Die einstigen Lieblingskieze der Studenten und Hipster, insbesondere in Florentin und rund um den alten Hafen von Jaffa, würden luxussaniert; überall baue man schicke Townhouses, in die dann vor allem „stinkreiche Franzosen“ einzögen. So übel ist ihr Leumund dort, dass man vielleicht sagen könnte: Die Franzosen sind die Schwaben von Tel Aviv.

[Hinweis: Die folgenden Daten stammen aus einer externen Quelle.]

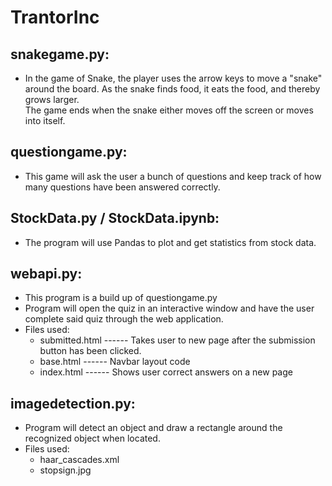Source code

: # TrantorInc

## snakegame.py: 
  - In the game of Snake, the player uses the arrow keys to move a "snake" around the board. As the snake finds food, it eats the food, and thereby grows larger.    
    The game ends when the snake either moves off the screen or moves into itself.

## questiongame.py:
  - This game will ask the user a bunch of questions and keep track of how many questions have been answered correctly.
  
## StockData.py / StockData.ipynb:
  - The program will use Pandas to plot and get statistics from stock data.
  
## webapi.py:
  - This program is a build up of questiongame.py
  - Program will open the quiz in an interactive window and have the user complete said quiz through the web application.
  - Files used:
      - submitted.html ------ Takes user to new page after the submission button has been clicked.
      - base.html ------ Navbar layout code
      - index.html ------ Shows user correct answers on a new page

## imagedetection.py:
  - Program will detect an object and draw a rectangle around the recognized object when located.
  - Files used:
      - haar_cascades.xml 
      - stopsign.jpg

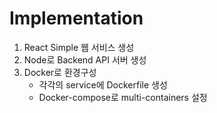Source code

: # Implementation

1. React Simple 웹 서비스 생성
2. Node로 Backend API 서버 생성
3. Docker로 환경구성
    - 각각의 service에 Dockerfile 생성
    - Docker-compose로 multi-containers 설정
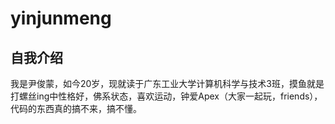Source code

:# yinjunmeng
## 自我介绍
我是尹俊蒙，如今20岁，现就读于广东工业大学计算机科学与技术3班，摸鱼就是打螺丝ing中性格好，佛系状态，喜欢运动，钟爱Apex（大家一起玩，friends），代码的东西真的搞不来，搞不懂。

Demgegenüber gilt Berlin immer noch als großes Freiheitsversprechen. Ein Autor, der zwei Jahre als Fernsehkorrespondent hier verbracht hatte und inzwischen nach Moskau weitergezogen war, beschrieb das Gefühl bei der Ankunft so: „Ich wurde ganz ruhig! Ich konnte durchatmen! Ich fühlte mich frei!“ So groß ist der Exodus der urbanen Jugend inzwischen, dass der israelische Finanzminister Yair Lapid im letzten Herbst eine immer noch gern zitierte Wutrede hielt. Er habe, sagte Lapid, kein Verständnis für die jungen Leute, „die das einzige Land, das die Juden in der Welt besitzen, wegwerfen, nur weil es in Berlin billiger ist“.

Als ich wieder nach Hause flog, habe ich mich dann doch gefragt, warum die Bedrohungslage, alles Militärische, der Krieg so gar kein Thema gewesen sind: Verdrängung? Müdigkeit? Nichts, was man mit einem Deutschen bespricht? Oder weil es unabänderlich zum Alltag gehört? War das die paradoxe Ruhe von Menschen, die sich tagtäglich im Auge des Orkans befinden? Nur einmal, als wir in einer der vielen Bars rund um die Große Synagoge an der Allenby Street saßen, wurde deren schöner Wiederaufbau gelobt – vor drei Jahren sei eine Rakete der Hamas auf sie gefallen, glücklicherweise ohne zu explodieren, aber das Dach war kaputt und drinnen auch eine Menge. Dann aber wandte sich das Gespräch gleich wieder anderen Themen zu, zum Beispiel der Frage, wie man in Berlin im Berghain am Türsteher vorbeikommen kann.

Berghain-DJs in Tel Aviv

Der aktuell angesagteste Club in Tel Aviv heißt übrigens The Block und ist in einem alten Bahnhof am östlichen Rand von Florentin eingerichtet. Als ich ihn besuchte, legten dort – natürlich – DJs vom Ostgut-Tonträger-Label des Berghain auf: Im großen Saal spielten Ben Klock, Tobias. und Boris lichtlosen Minimal Techno; im kleineren Saal konnte man einheimischen DJs bei ebenfalls sehr schönen, etwas fluffiger gewirkten und mit mehr Vocals versehenen Sets zuhören. Es war eine Donnerstagnacht, und der Club war trotzdem bis zum Schluss der Party um 6 Uhr brechend voll.

Als ich frühmorgens zugedröhnt wieder ins Hotel taumelte, kam ich phasenweise in der Tat schon mal damit durcheinander, in welcher Stadt ich mich jetzt gerade befand. Dass an den gleichen Orten, an denen ich neulich noch trank und tanzte, jetzt wieder die Sirenen heulen und Raketenteile vom Himmel fallen, ist unfassbar – nicht nur, weil es objektiv schrecklich ist, sondern auch, weil es so surreal wirkt. Als ich in Tel Aviv war, hatte ich nicht das Gefühl, weit von zu Hause weggekommen zu sein. Seit Dienstagabend suche ich in Berlin unwillkürlich den Himmel nach Raketen ab.